=== Required tasks ===
(1) Print the part of the models and features page between "Pass the device" and "vary between machines.", inclusive.
(2) According to the models and features page, what setting should be reduced first to lower memory use?
(3) Using the models and features page, explain why the device should be passed explicitly when reproducibility matters.

=== Exercise text ===
*** Begin section ***
Models and features

Models and features#

How do I list models for a task?#

from lazyslide_models import list_models

vision_models = list_models("vision")
cell_models = list_models("segmentation")
multimodal_models = list_models("multimodal")

Use the Model Zoo to compare access and model classes, then inspect the individual API page for its input assumptions.

How do I choose a feature extractor?#

Start from the intended downstream task, tissue domain, input MPP, compute budget, and licensing constraints. Validate the pipeline with a small public model before moving to a gated foundation model. See Choosing a model.

zs.tl.feature_extraction(wsi, model="resnet50")

How do I select CPU, CUDA, or Apple MPS?#

Pass the device explicitly when reproducibility matters:

zs.tl.feature_extraction(wsi, "uni", device="cuda")
zs.tl.feature_extraction(wsi, "resnet50", device="cpu")
zs.tl.feature_extraction(wsi, "uni", device="mps")

Automatic selection is convenient for exploration but can make runtime behavior vary between machines.

How do I reduce memory use?#

Reduce batch_size first. Then consider fewer workers, mixed precision on supported hardware, a smaller model, fewer tiles, or a coarser MPP where scientifically appropriate.

zs.tl.feature_extraction(
    wsi,
    "uni",
    device="cuda",
    batch_size=8,
    num_workers=2,
    amp=True,
)

Increasing num_workers can improve input throughput but also increases host-memory use. Tune it separately from batch size.

Where are extracted features stored?#

The default table key is {model_name}_{tile_key}. With model uni and tile key tiles, it is normally uni_tiles:

zs.tl.feature_extraction(wsi, "uni")
*** End section ***
=== Data provided ===
*** Begin section ***
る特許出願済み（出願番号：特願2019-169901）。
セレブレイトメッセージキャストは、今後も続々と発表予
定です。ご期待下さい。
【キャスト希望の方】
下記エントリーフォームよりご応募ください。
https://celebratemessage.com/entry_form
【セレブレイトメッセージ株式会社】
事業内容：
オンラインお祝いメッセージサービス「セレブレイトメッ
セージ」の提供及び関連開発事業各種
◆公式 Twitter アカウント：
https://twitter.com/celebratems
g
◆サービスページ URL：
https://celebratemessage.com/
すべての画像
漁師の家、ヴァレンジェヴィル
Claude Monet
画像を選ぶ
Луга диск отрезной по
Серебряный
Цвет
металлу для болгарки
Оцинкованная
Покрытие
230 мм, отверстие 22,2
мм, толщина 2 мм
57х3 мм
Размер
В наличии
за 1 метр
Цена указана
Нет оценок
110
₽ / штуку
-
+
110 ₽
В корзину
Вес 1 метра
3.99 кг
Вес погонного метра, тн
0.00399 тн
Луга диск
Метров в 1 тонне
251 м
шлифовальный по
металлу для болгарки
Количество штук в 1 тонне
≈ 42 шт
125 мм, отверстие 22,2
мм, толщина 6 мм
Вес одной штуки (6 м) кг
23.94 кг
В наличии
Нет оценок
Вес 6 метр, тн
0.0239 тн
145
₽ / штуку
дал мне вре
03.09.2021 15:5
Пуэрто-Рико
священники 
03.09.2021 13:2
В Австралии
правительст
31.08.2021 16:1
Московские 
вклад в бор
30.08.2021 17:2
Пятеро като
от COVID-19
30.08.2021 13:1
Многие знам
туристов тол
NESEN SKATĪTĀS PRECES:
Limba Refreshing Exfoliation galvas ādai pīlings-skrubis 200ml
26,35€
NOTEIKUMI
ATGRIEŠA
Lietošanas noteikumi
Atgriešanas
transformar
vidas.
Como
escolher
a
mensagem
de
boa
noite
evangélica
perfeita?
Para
*** End section ***
=== List of answers ===
(1)
Pass the device explicitly when reproducibility matters:

zs.tl.feature_extraction(wsi, "uni", device="cuda")
zs.tl.feature_extraction(wsi, "resnet50", device="cpu")
zs.tl.feature_extraction(wsi, "uni", device="mps")

Automatic selection is convenient for exploration but can make runtime behavior vary between machines.

(2) Reduce batch_size first.

(3) Automatic device selection is convenient for exploration, but it can make runtime behavior vary between machines. Passing the device explicitly avoids that variation.